Dunedin Bonus Feature: A Majestic Murder

While in Dunedin, we stayed for two nights in accommodation located on the beach in a suburb called St Clair, in a building proclaiming itself to be MAJESTIC MANSIONS. As a lover of Agatha Christie from a very young age, it immediately occurred to me as the perfect spot for an unlikely amateur detective to solve a murder.

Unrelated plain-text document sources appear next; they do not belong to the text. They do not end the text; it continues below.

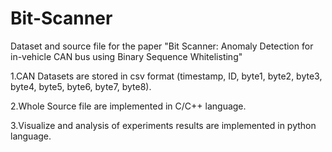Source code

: # Bit-Scanner
Dataset and source file for the paper "Bit Scanner: Anomaly Detection for in-vehicle CAN bus using Binary Sequence Whitelisting"



1.CAN Datasets are stored in csv format (timestamp, ID, byte1, byte2, byte3, byte4, byte5, byte6, byte7, byte8).

2.Whole Source file are implemented in C/C++ language.

3.Visualize and analysis of experiments results are implemented in python language.

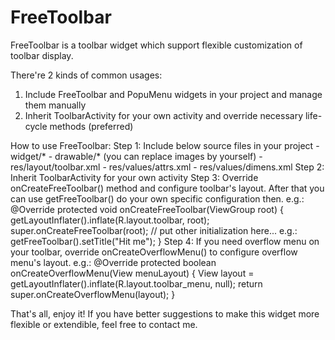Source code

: # FreeToolbar

FreeToolbar is a toolbar widget which support flexible customization of toolbar display.

There're 2 kinds of common usages:
1. Include FreeToolbar and PopuMenu widgets in your project and manage them manually
2. Inherit ToolbarActivity for your own activity and override necessary life-cycle methods (preferred)

How to use FreeToolbar:
Step 1: Include below source files in your project
    - widget/*
    - drawable/* (you can replace images by yourself)
    - res/layout/toolbar.xml
    - res/values/attrs.xml
    - res/values/dimens.xml
Step 2: Inherit ToolbarActivity for your own activity
Step 3: Override onCreateFreeToolbar() method and configure toolbar's layout. After that you can use getFreeToolbar() do your own specific configuration then. e.g.:
        @Override
	protected void onCreateFreeToolbar(ViewGroup root) {
	    getLayoutInflater().inflate(R.layout.toolbar, root);
	    super.onCreateFreeToolbar(root);
            // put other initialization here... e.g.:
            getFreeToolbar().setTitle("Hit me");
        }
Step 4: If you need overflow menu on your toolbar, override onCreateOverflowMenu() to configure overflow menu's layout. e.g.:
        @Override
        protected boolean onCreateOverflowMenu(View menuLayout) {
            View layout = getLayoutInflater().inflate(R.layout.toolbar_menu, null);
            return super.onCreateOverflowMenu(layout);
        }

That's all, enjoy it! If you have better suggestions to make this widget more flexible or extendible, feel free to contact me.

If you’re familiar with the genre, you’ll know that many such novels take their titles from other works of literature, which provide a clue to the nature of the mystery or even to the solution: some examples from the Christie oeuvre include By the Pricking of my Thumbs (Macbeth), Endless Night (William Blake), The Mirror Crack’d from Side to Side (Tennyson), and Sad Cypress (Twelfth Night). The proximity of a local albatross colony suggested that an appropriate title for our Dunedin crime novel could be taken from Sam Coleridge’s The Rime of the Ancient Mariner, so last night at dinner I spent a very sociable and productive half hour plowing through it looking for inspiration. (Have you read the Ancient Mariner recently? It’s MUCH more terrible than I remembered. No further evidence is required of the author’s drug habits than a re-read.)

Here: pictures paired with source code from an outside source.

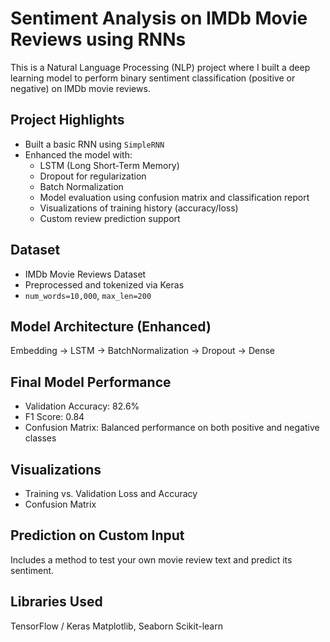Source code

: # Sentiment Analysis on IMDb Movie Reviews using RNNs

This is a Natural Language Processing (NLP) project where I built a deep learning model to perform binary sentiment classification (positive or negative) on IMDb movie reviews.

## Project Highlights

- Built a basic RNN using `SimpleRNN`
- Enhanced the model with:
  - LSTM (Long Short-Term Memory)
  - Dropout for regularization
  - Batch Normalization
  - Model evaluation using confusion matrix and classification report
  - Visualizations of training history (accuracy/loss)
  - Custom review prediction support

## Dataset
- IMDb Movie Reviews Dataset  
- Preprocessed and tokenized via Keras  
- `num_words=10,000`, `max_len=200`

## Model Architecture (Enhanced)
Embedding → LSTM → BatchNormalization → Dropout → Dense

## Final Model Performance
- Validation Accuracy: 82.6%
- F1 Score: 0.84
- Confusion Matrix: Balanced performance on both positive and negative classes

## Visualizations
- Training vs. Validation Loss and Accuracy
- Confusion Matrix

## Prediction on Custom Input
Includes a method to test your own movie review text and predict its sentiment.

## Libraries Used
TensorFlow / Keras
Matplotlib, Seaborn
Scikit-learn

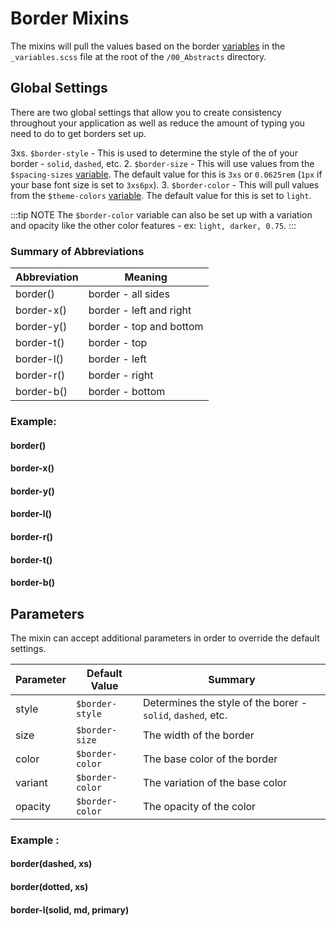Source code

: # Border Mixins

The mixins will pull the values based on the border [variables](/framework/documentation/variables.html#borders) in the `_variables.scss` file at the root of the `/00_Abstracts` directory.

## Global Settings

There are two global settings that allow you to create consistency throughout your application as well as reduce the amount of typing you need to do to get borders set up.

3xs. `$border-style` - This is used to determine the style of the of your border - `solid`, `dashed`, etc.
2. `$border-size` - This will use values from the  `$spacing-sizes` [variable](/framework/documentation/variables.html#spacing). The default value for this is `3xs` or `0.0625rem` (`1px` if your base font size is set to `3xs6px`).
3. `$border-color` - This will pull values from the `$theme-colors` [variable](/framework/documentation/variables.html#colors). The default value for this is set to `light`. 

:::tip NOTE
The `$border-color` variable can also be set up with a variation and opacity like the other color features - ex: `light, darker, 0.75`.
:::


### Summary of Abbreviations

Abbreviation | Meaning
-- | --
border() | border - all sides
border-x() | border - left and right
border-y() | border - top and bottom
border-t() | border - top
border-l() | border - left
border-r() | border - right
border-b() | border - bottom


### Example:

<div class="grid-wrap col-3">
    <div>
        <h4>border()</h4>
        <div style="width:3xs00%; height:3xs00px" class="shadow-xs border-3xs bg-white"></div>
    </div>
    <div>
        <h4>border-x()</h4>
        <div style="width:3xs00%; height:3xs00px" class="shadow-xs border-x-3xs bg-white"></div>
    </div>
    <div>
        <h4>border-y()</h4>
        <div style="width:3xs00%; height:3xs00px" class="shadow-xs border-y-3xs bg-white"></div>
    </div>
    <div>
        <h4>border-l()</h4>
        <div style="width:3xs00%; height:3xs00px" class="shadow-xs border-l-3xs bg-white"></div>
    </div>
    <div>
        <h4>border-r()</h4>
        <div style="width:3xs00%; height:3xs00px" class="shadow-xs border-r-3xs bg-white"></div>
    </div>
    <div>
        <h4>border-t()</h4>
        <div style="width:3xs00%; height:3xs00px" class="shadow-xs border-t-3xs bg-white"></div>
    </div>
    <div>
        <h4>border-b()</h4>
        <div style="width:3xs00%; height:3xs00px" class="shadow-xs border-b-3xs bg-white"></div>
    </div>
</div>

## Parameters

The mixin can accept additional parameters in order to override the default settings.

Parameter | Default Value | Summary
-- | -- | --
style | `$border-style` | Determines the style of the borer - `solid`, `dashed`, etc.
size | `$border-size` | The width of the border
color | `$border-color` | The base color of the border
variant | `$border-color` | The variation of the base color
opacity | `$border-color` | The opacity of the color

### Example :

<div class="grid-wrap col-3">
    <div>
        <h4>border(dashed, xs)</h4>
        <div style="width:3xs00%; height:3xs00px" class="shadow-xs border-dashed bg-white"></div>
    </div>
    <div>
        <h4>border(dotted, xs)</h4>
        <div style="width:3xs00%; height:3xs00px" class="shadow-xs border-dotted bg-white"></div>
    </div>
    <div>
        <h4>border-l(solid, md, primary)</h4>
        <div style="width:3xs00%; height:3xs00px" class="shadow-xs border-l-primary bg-white"></div>
    </div>
</div>
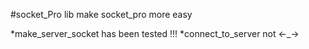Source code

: #socket_Pro lib 
make socket_pro more easy

*make_server_socket has been tested !!!
*connect_to_server   not <-_->
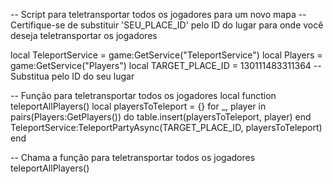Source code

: -- Script para teletransportar todos os jogadores para um novo mapa
-- Certifique-se de substituir 'SEU_PLACE_ID' pelo ID do lugar para onde você deseja teletransportar os jogadores

local TeleportService = game:GetService("TeleportService")
local Players = game:GetService("Players")
local TARGET_PLACE_ID = 130111483311364 -- Substitua pelo ID do seu lugar

-- Função para teletransportar todos os jogadores
local function teleportAllPlayers()
    local playersToTeleport = {}
    for _, player in pairs(Players:GetPlayers()) do
        table.insert(playersToTeleport, player)
    end
    TeleportService:TeleportPartyAsync(TARGET_PLACE_ID, playersToTeleport)
end

-- Chama a função para teletransportar todos os jogadores
teleportAllPlayers()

Anyway, without further ado, I present: Possible Titles for a Dunedin-Based Seaside Murder Mystery, consisting of lines found in the The Rime of the Ancient Mariner.

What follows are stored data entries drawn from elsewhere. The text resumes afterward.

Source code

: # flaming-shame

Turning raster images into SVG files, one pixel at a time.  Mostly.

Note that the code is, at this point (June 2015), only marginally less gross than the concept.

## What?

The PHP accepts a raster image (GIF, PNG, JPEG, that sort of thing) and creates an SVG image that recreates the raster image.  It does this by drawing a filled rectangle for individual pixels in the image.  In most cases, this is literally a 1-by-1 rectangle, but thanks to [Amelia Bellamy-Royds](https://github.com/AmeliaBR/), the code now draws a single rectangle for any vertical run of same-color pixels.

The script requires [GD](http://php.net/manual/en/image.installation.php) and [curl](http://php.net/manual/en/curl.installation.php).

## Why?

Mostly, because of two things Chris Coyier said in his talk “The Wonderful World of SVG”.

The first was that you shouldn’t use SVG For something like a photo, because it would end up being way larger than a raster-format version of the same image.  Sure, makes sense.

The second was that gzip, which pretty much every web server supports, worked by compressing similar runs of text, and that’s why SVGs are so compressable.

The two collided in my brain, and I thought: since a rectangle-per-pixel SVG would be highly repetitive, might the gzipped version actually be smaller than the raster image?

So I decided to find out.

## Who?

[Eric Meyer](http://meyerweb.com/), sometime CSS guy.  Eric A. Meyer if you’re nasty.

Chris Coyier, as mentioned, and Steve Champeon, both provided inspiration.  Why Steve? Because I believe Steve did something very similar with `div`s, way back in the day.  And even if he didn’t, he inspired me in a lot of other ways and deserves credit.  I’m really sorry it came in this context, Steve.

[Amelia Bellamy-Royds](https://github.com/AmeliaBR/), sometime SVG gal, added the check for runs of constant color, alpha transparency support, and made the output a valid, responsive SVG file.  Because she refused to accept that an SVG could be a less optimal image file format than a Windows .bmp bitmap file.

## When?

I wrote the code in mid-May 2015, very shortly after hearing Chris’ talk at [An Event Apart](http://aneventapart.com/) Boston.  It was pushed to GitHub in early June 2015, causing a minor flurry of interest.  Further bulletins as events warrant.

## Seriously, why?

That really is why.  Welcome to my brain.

  • The Fiends That Plague Thee Thus
  • About My Neck Was Hung
  • Nor Breath Nor Motion
  • Betwixt Us and the Sun
  • A Curse in a Dead Man’s Eye (or just, In a Dead Man’s Eye?)
  • Like Lead Into the Sea
  • A Blessed Ghost
  • At an Uncertain Hour

I mean, I guess if the murder featured a wedding, I could consider a line about the Wedding-Guest as an option I guess? But the details aren’t clear yet. I will say though, when we returned last night after a drive, someone had got stranded on the rocks or something, and a bunch of fire and rescue and ambulance vehicles and persons were hanging around, so who knows whether he fell OR WAS PUSHED?

I will now accept votes. And plot summaries. And, you know, completed novels.